A Conversation in the Senior Common Room (Where Mr Blottisham Attempts to Finish Explanation Once and for All and Is Gently Informed That Explanation Does Not Accept Final Draft Status)
The afternoon has acquired that slightly overconfident stillness common to institutions that believe they are, in principle, comprehensible. Mr Blottisham is at the board again. He has drawn what looks like a staircase that refuses to terminate. Professor Quillibrace watches it with the expression of someone noting that a methodological habit has begun impersonating metaphysics. Miss Elowen Stray is already attending to the more delicate question of what it would even mean for “everything” to be in the room at once.
Mr Blottisham:
Right. So this is simple. Science explains things. Philosophy explains things. We keep explaining more and more. So in principle—everything can be explained. There can’t be a limit to explanation, otherwise we’d just be stopping arbitrarily.
Professor Quillibrace:
You are not extending explanation. You are inflating it until it loses contact with the conditions that make it intelligible.
Mr Blottisham:
That’s not true. We already explain almost everything! Physics, biology, psychology—
Miss Stray:
—each operating within different strata of relational organisation, with different conditions for what counts as an explanation.

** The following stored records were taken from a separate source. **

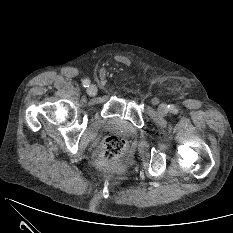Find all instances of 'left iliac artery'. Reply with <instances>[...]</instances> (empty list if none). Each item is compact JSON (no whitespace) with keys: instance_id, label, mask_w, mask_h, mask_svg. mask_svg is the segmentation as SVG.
I'll use <instances>...</instances> for the list:
<instances>
[{"instance_id":"obj_1","label":"left iliac artery","mask_w":233,"mask_h":233,"mask_svg":"<svg viewBox=\"0 0 233 233\" xmlns=\"http://www.w3.org/2000/svg\"><path fill=\"white\" fill-rule=\"evenodd\" d=\"M168 108H169V106H168ZM170 110L174 112L176 109H175V107L172 105V106H170Z\"/></svg>"}]
</instances>
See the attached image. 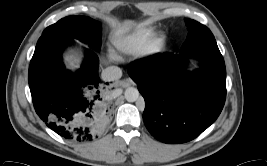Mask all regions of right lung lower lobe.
Here are the masks:
<instances>
[{
  "label": "right lung lower lobe",
  "instance_id": "98d812e1",
  "mask_svg": "<svg viewBox=\"0 0 267 166\" xmlns=\"http://www.w3.org/2000/svg\"><path fill=\"white\" fill-rule=\"evenodd\" d=\"M73 37L45 33L29 66V87L38 116L47 127L74 142L90 141L109 122L107 88L100 84L98 57L88 49L80 70H65L62 51ZM108 83H106L107 85Z\"/></svg>",
  "mask_w": 267,
  "mask_h": 166
}]
</instances>
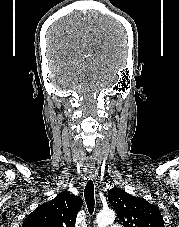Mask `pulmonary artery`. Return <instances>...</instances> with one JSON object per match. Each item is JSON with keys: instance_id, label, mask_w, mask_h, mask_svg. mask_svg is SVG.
I'll return each instance as SVG.
<instances>
[{"instance_id": "obj_1", "label": "pulmonary artery", "mask_w": 179, "mask_h": 227, "mask_svg": "<svg viewBox=\"0 0 179 227\" xmlns=\"http://www.w3.org/2000/svg\"><path fill=\"white\" fill-rule=\"evenodd\" d=\"M110 227H121V226L118 224H111Z\"/></svg>"}]
</instances>
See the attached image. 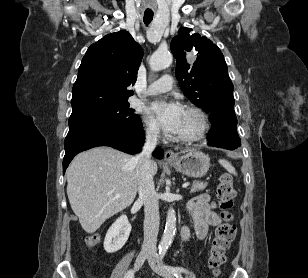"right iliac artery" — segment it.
I'll use <instances>...</instances> for the list:
<instances>
[{
  "label": "right iliac artery",
  "instance_id": "right-iliac-artery-1",
  "mask_svg": "<svg viewBox=\"0 0 308 278\" xmlns=\"http://www.w3.org/2000/svg\"><path fill=\"white\" fill-rule=\"evenodd\" d=\"M134 277V271L133 270H129L124 278H133Z\"/></svg>",
  "mask_w": 308,
  "mask_h": 278
}]
</instances>
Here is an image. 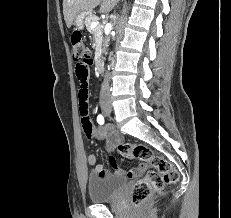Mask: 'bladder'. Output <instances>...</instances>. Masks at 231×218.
Returning <instances> with one entry per match:
<instances>
[{"label":"bladder","instance_id":"obj_1","mask_svg":"<svg viewBox=\"0 0 231 218\" xmlns=\"http://www.w3.org/2000/svg\"><path fill=\"white\" fill-rule=\"evenodd\" d=\"M126 179L118 176L90 175L87 182L89 200L103 203L118 197L126 186Z\"/></svg>","mask_w":231,"mask_h":218}]
</instances>
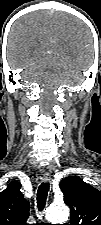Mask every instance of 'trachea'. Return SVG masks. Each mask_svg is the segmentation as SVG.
<instances>
[{
	"label": "trachea",
	"mask_w": 101,
	"mask_h": 225,
	"mask_svg": "<svg viewBox=\"0 0 101 225\" xmlns=\"http://www.w3.org/2000/svg\"><path fill=\"white\" fill-rule=\"evenodd\" d=\"M49 183H41V185L38 188L37 191V207L38 210L41 212L43 211L45 204H46V199L47 195L49 192Z\"/></svg>",
	"instance_id": "obj_1"
}]
</instances>
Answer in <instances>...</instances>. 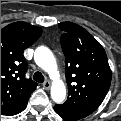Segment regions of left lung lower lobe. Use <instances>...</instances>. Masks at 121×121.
I'll list each match as a JSON object with an SVG mask.
<instances>
[{"label": "left lung lower lobe", "mask_w": 121, "mask_h": 121, "mask_svg": "<svg viewBox=\"0 0 121 121\" xmlns=\"http://www.w3.org/2000/svg\"><path fill=\"white\" fill-rule=\"evenodd\" d=\"M54 110H55V112H56L59 116L62 117V115L58 112V109H57L56 105H55V107H54ZM62 118H63V117H62Z\"/></svg>", "instance_id": "obj_1"}]
</instances>
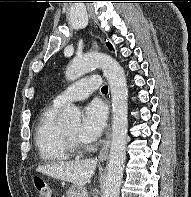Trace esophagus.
Segmentation results:
<instances>
[{
	"mask_svg": "<svg viewBox=\"0 0 191 197\" xmlns=\"http://www.w3.org/2000/svg\"><path fill=\"white\" fill-rule=\"evenodd\" d=\"M110 144H111V124L109 125L107 134H106V139L105 142L103 144V147L99 153V159L105 160L108 156V152H109V148H110Z\"/></svg>",
	"mask_w": 191,
	"mask_h": 197,
	"instance_id": "obj_1",
	"label": "esophagus"
}]
</instances>
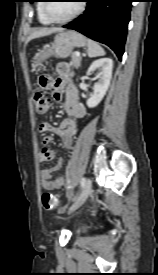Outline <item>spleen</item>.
Listing matches in <instances>:
<instances>
[{
    "label": "spleen",
    "instance_id": "obj_1",
    "mask_svg": "<svg viewBox=\"0 0 158 275\" xmlns=\"http://www.w3.org/2000/svg\"><path fill=\"white\" fill-rule=\"evenodd\" d=\"M86 45H87V53L90 58L105 55L104 49L97 42L91 39H87Z\"/></svg>",
    "mask_w": 158,
    "mask_h": 275
}]
</instances>
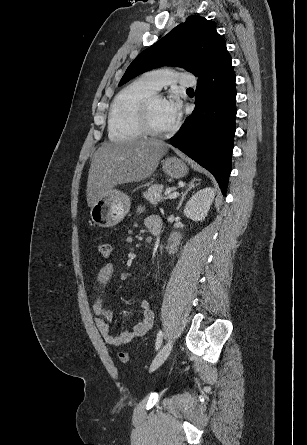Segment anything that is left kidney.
Returning a JSON list of instances; mask_svg holds the SVG:
<instances>
[{
    "label": "left kidney",
    "mask_w": 307,
    "mask_h": 445,
    "mask_svg": "<svg viewBox=\"0 0 307 445\" xmlns=\"http://www.w3.org/2000/svg\"><path fill=\"white\" fill-rule=\"evenodd\" d=\"M214 196L215 188H211V186L198 190L189 198L184 208V214L189 216V218H193V220H204L214 200Z\"/></svg>",
    "instance_id": "5707ae66"
}]
</instances>
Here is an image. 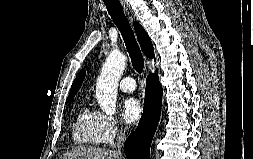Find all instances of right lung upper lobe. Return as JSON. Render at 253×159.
<instances>
[{
    "instance_id": "obj_1",
    "label": "right lung upper lobe",
    "mask_w": 253,
    "mask_h": 159,
    "mask_svg": "<svg viewBox=\"0 0 253 159\" xmlns=\"http://www.w3.org/2000/svg\"><path fill=\"white\" fill-rule=\"evenodd\" d=\"M133 26L143 53L149 58H154V49L148 34L138 22H133ZM84 78L85 70L82 69L71 86L67 100H71L76 95Z\"/></svg>"
}]
</instances>
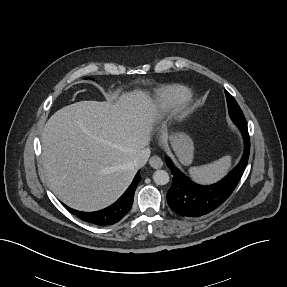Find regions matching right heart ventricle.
Segmentation results:
<instances>
[{"label":"right heart ventricle","instance_id":"right-heart-ventricle-1","mask_svg":"<svg viewBox=\"0 0 287 287\" xmlns=\"http://www.w3.org/2000/svg\"><path fill=\"white\" fill-rule=\"evenodd\" d=\"M188 93V90L184 87H167L159 94L160 105L164 110H168L173 105L184 100Z\"/></svg>","mask_w":287,"mask_h":287}]
</instances>
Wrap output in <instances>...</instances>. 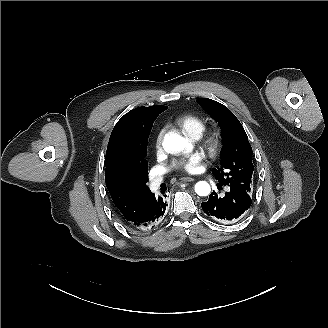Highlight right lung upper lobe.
Returning a JSON list of instances; mask_svg holds the SVG:
<instances>
[{"label": "right lung upper lobe", "mask_w": 328, "mask_h": 328, "mask_svg": "<svg viewBox=\"0 0 328 328\" xmlns=\"http://www.w3.org/2000/svg\"><path fill=\"white\" fill-rule=\"evenodd\" d=\"M167 106L139 107L126 113L115 125L106 152L105 180L120 218L134 223L147 204L151 191L129 172L123 157V136L128 124L145 112L162 113Z\"/></svg>", "instance_id": "1"}]
</instances>
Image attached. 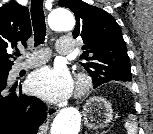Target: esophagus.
Segmentation results:
<instances>
[{"mask_svg":"<svg viewBox=\"0 0 153 134\" xmlns=\"http://www.w3.org/2000/svg\"><path fill=\"white\" fill-rule=\"evenodd\" d=\"M57 112H58V109H57V108L51 107V106H48V107H47V113H48L49 116H53V115H55Z\"/></svg>","mask_w":153,"mask_h":134,"instance_id":"esophagus-1","label":"esophagus"}]
</instances>
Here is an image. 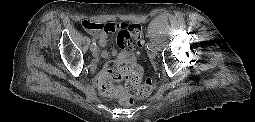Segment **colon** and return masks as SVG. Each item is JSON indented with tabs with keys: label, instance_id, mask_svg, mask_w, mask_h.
Here are the masks:
<instances>
[{
	"label": "colon",
	"instance_id": "colon-1",
	"mask_svg": "<svg viewBox=\"0 0 255 122\" xmlns=\"http://www.w3.org/2000/svg\"><path fill=\"white\" fill-rule=\"evenodd\" d=\"M81 26L90 33H113L119 31L120 35L131 39L138 47L143 45L142 27L136 23L127 25L124 23H102L84 20ZM120 81H125L127 93L119 92V87L114 85V83ZM98 86L102 93L117 95L122 105L131 106L134 103V99L147 97L152 92L153 80L148 78L142 81V69L138 65L125 66L118 62H112L100 73Z\"/></svg>",
	"mask_w": 255,
	"mask_h": 122
}]
</instances>
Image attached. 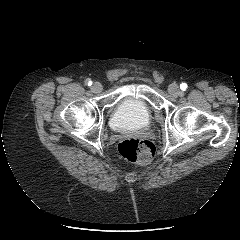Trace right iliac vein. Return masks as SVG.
<instances>
[{
  "instance_id": "1",
  "label": "right iliac vein",
  "mask_w": 240,
  "mask_h": 240,
  "mask_svg": "<svg viewBox=\"0 0 240 240\" xmlns=\"http://www.w3.org/2000/svg\"><path fill=\"white\" fill-rule=\"evenodd\" d=\"M91 90L94 93H100L103 90L102 85L99 82H95L92 86H91Z\"/></svg>"
}]
</instances>
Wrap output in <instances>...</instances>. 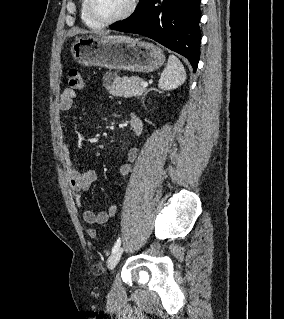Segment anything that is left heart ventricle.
Here are the masks:
<instances>
[{
	"mask_svg": "<svg viewBox=\"0 0 284 319\" xmlns=\"http://www.w3.org/2000/svg\"><path fill=\"white\" fill-rule=\"evenodd\" d=\"M129 0H93L95 13L103 19L120 15L128 6Z\"/></svg>",
	"mask_w": 284,
	"mask_h": 319,
	"instance_id": "obj_1",
	"label": "left heart ventricle"
}]
</instances>
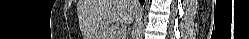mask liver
Instances as JSON below:
<instances>
[{
	"label": "liver",
	"mask_w": 249,
	"mask_h": 39,
	"mask_svg": "<svg viewBox=\"0 0 249 39\" xmlns=\"http://www.w3.org/2000/svg\"><path fill=\"white\" fill-rule=\"evenodd\" d=\"M135 0H80L78 14L85 39H94L109 24L129 23L137 10Z\"/></svg>",
	"instance_id": "6515ba94"
}]
</instances>
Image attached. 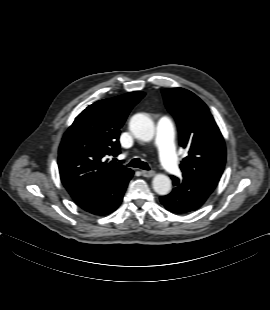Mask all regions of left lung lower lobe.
<instances>
[{"instance_id":"left-lung-lower-lobe-1","label":"left lung lower lobe","mask_w":270,"mask_h":310,"mask_svg":"<svg viewBox=\"0 0 270 310\" xmlns=\"http://www.w3.org/2000/svg\"><path fill=\"white\" fill-rule=\"evenodd\" d=\"M174 189L167 196H161L165 208L175 213H188L199 209L214 191L216 185L183 177L171 176Z\"/></svg>"}]
</instances>
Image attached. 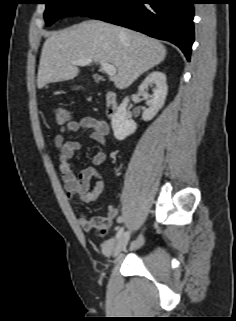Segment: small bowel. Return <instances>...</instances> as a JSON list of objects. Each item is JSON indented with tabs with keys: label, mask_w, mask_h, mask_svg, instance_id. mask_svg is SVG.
<instances>
[{
	"label": "small bowel",
	"mask_w": 236,
	"mask_h": 321,
	"mask_svg": "<svg viewBox=\"0 0 236 321\" xmlns=\"http://www.w3.org/2000/svg\"><path fill=\"white\" fill-rule=\"evenodd\" d=\"M81 129H90L91 137L104 146L106 136L110 134V125L95 116H85L79 121H69L60 126L59 132L54 137V145L57 150L58 165L64 182L65 195L72 204L91 203L96 201L104 191V180L102 174L96 169L105 163L107 155L104 151L96 152L92 158L91 166L84 168L79 173H75L71 166V159L80 149V143L76 140H65L64 135L75 133ZM95 179L93 188H90V181ZM118 217V209L114 206L108 207L107 217L88 218L85 214L78 216V223L84 231L90 232L95 227L110 226L114 219ZM112 241L103 246L105 254L110 253Z\"/></svg>",
	"instance_id": "small-bowel-1"
}]
</instances>
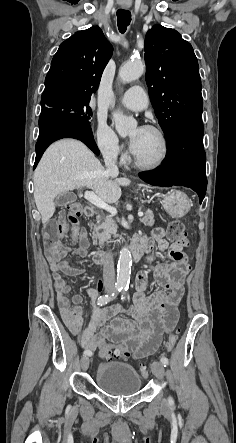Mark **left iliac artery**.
<instances>
[{
  "mask_svg": "<svg viewBox=\"0 0 236 443\" xmlns=\"http://www.w3.org/2000/svg\"><path fill=\"white\" fill-rule=\"evenodd\" d=\"M127 290H128V286L124 287V288H123V293H125V291H127ZM122 299H125V296H124V295H122ZM160 361H161V363H162L165 367H166V366L168 365V363H169V361H168V359H167L166 357H162V358L160 359ZM169 400L172 401V398L170 397Z\"/></svg>",
  "mask_w": 236,
  "mask_h": 443,
  "instance_id": "44dca946",
  "label": "left iliac artery"
}]
</instances>
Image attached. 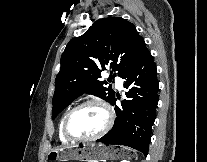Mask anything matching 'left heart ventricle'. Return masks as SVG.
I'll return each mask as SVG.
<instances>
[{"mask_svg": "<svg viewBox=\"0 0 207 162\" xmlns=\"http://www.w3.org/2000/svg\"><path fill=\"white\" fill-rule=\"evenodd\" d=\"M103 108L89 105L76 112L68 123V131L74 137H87L98 133L105 125Z\"/></svg>", "mask_w": 207, "mask_h": 162, "instance_id": "b2bd125f", "label": "left heart ventricle"}]
</instances>
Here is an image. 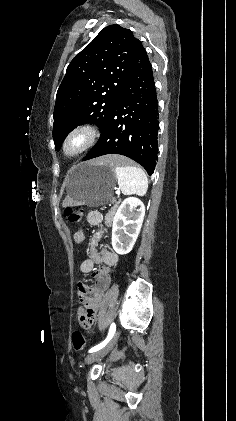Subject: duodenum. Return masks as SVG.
I'll use <instances>...</instances> for the list:
<instances>
[{
    "instance_id": "410a0bca",
    "label": "duodenum",
    "mask_w": 236,
    "mask_h": 421,
    "mask_svg": "<svg viewBox=\"0 0 236 421\" xmlns=\"http://www.w3.org/2000/svg\"><path fill=\"white\" fill-rule=\"evenodd\" d=\"M98 258L105 264V267L96 271L97 285L94 289L88 290L83 297V302L87 309L83 313L84 318H86L88 312H91V316H95L98 311L103 293L109 283V269L116 264L118 256L111 250H105L101 256L94 255L92 261L94 262Z\"/></svg>"
}]
</instances>
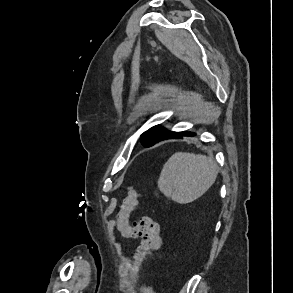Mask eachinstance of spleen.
Wrapping results in <instances>:
<instances>
[{
	"mask_svg": "<svg viewBox=\"0 0 293 293\" xmlns=\"http://www.w3.org/2000/svg\"><path fill=\"white\" fill-rule=\"evenodd\" d=\"M218 166L212 156L176 152L165 163L158 188L179 204H187L201 197L215 182Z\"/></svg>",
	"mask_w": 293,
	"mask_h": 293,
	"instance_id": "1",
	"label": "spleen"
}]
</instances>
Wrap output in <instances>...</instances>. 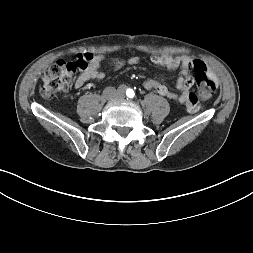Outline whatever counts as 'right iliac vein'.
Returning a JSON list of instances; mask_svg holds the SVG:
<instances>
[{"mask_svg":"<svg viewBox=\"0 0 253 253\" xmlns=\"http://www.w3.org/2000/svg\"><path fill=\"white\" fill-rule=\"evenodd\" d=\"M112 95H113V92H112V91H108V92H107V96H108V97H111Z\"/></svg>","mask_w":253,"mask_h":253,"instance_id":"obj_1","label":"right iliac vein"}]
</instances>
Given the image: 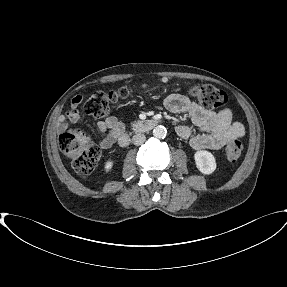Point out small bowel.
I'll list each match as a JSON object with an SVG mask.
<instances>
[{"label": "small bowel", "instance_id": "small-bowel-1", "mask_svg": "<svg viewBox=\"0 0 287 287\" xmlns=\"http://www.w3.org/2000/svg\"><path fill=\"white\" fill-rule=\"evenodd\" d=\"M81 100L79 96L72 99L70 109L58 119L59 130H71L69 123H76L80 120L78 106ZM164 104L172 113H188L192 122L203 132L192 135V129L188 125H179L176 128L178 136L182 139H189L190 145L196 150L220 149L229 141L244 134L242 124L233 121L232 111L229 108H223L217 112L210 111L180 94L167 96ZM124 128L123 120L115 116L99 121L97 130L101 136L100 146L110 148L124 132Z\"/></svg>", "mask_w": 287, "mask_h": 287}]
</instances>
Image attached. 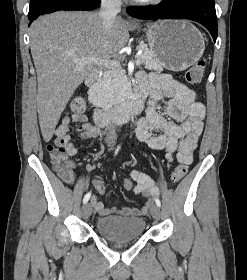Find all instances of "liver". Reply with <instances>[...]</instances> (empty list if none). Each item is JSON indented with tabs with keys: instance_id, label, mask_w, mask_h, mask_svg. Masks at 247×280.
Masks as SVG:
<instances>
[{
	"instance_id": "obj_1",
	"label": "liver",
	"mask_w": 247,
	"mask_h": 280,
	"mask_svg": "<svg viewBox=\"0 0 247 280\" xmlns=\"http://www.w3.org/2000/svg\"><path fill=\"white\" fill-rule=\"evenodd\" d=\"M129 39L121 19L105 29L97 12H55L30 26L31 54L37 73V111L41 133L50 141L55 127L75 90L95 71L83 58L107 59Z\"/></svg>"
}]
</instances>
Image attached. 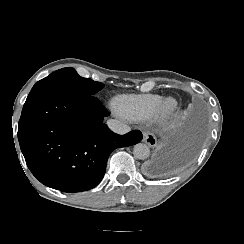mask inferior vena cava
<instances>
[{"mask_svg":"<svg viewBox=\"0 0 244 244\" xmlns=\"http://www.w3.org/2000/svg\"><path fill=\"white\" fill-rule=\"evenodd\" d=\"M107 125L112 131L118 134H125L130 131V127L128 125L116 119H109L107 121Z\"/></svg>","mask_w":244,"mask_h":244,"instance_id":"inferior-vena-cava-1","label":"inferior vena cava"}]
</instances>
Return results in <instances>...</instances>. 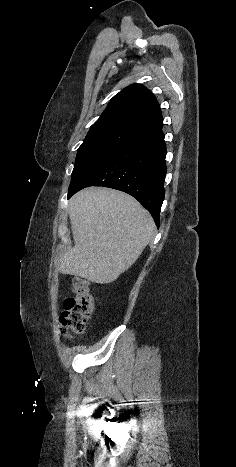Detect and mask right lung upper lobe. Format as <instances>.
Wrapping results in <instances>:
<instances>
[{"label": "right lung upper lobe", "instance_id": "1", "mask_svg": "<svg viewBox=\"0 0 236 467\" xmlns=\"http://www.w3.org/2000/svg\"><path fill=\"white\" fill-rule=\"evenodd\" d=\"M163 123L155 96L142 84H132L116 94L100 118L91 126H116L139 134Z\"/></svg>", "mask_w": 236, "mask_h": 467}]
</instances>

You are treating them as instances of a single operation that can simply be scaled upward without transformation.
Mr Blottisham:
But explanation is explanation. If it works in one place, why not everywhere?
Professor Quillibrace:
Because “explanation” is not a uniform operation. It is a family of constrained practices embedded in specific relational systems. What you are calling “everywhere” is an abstraction that has forgotten its own construction.
Mr Blottisham:
So you’re saying there are limits?
Mr Stray:
No. That would still assume a single space with boundaries. The issue is more structural: there is no single domain called “everything” waiting to be exhaustively covered.
Mr Blottisham:
But “everything” just means all things.
Professor Quillibrace:
And there is your first distortion: you have collapsed heterogeneous relational systems into a unified object. “Everything” becomes a single thing, as if it were sitting somewhere waiting for explanation to finish walking across it.
Mr Blottisham:
So what is explanation explaining, if not everything?
Miss Stray:
Local relational configurations under constraint. Not a totality. A set of structured interactions within which explanatory practices can stabilise certain relations and not others.
Mr Blottisham:
That sounds like a retreat. From ambition.
Professor Quillibrace:
It is not a retreat. It is a correction of category. Ambition does not entitle a method to misidentify its domain.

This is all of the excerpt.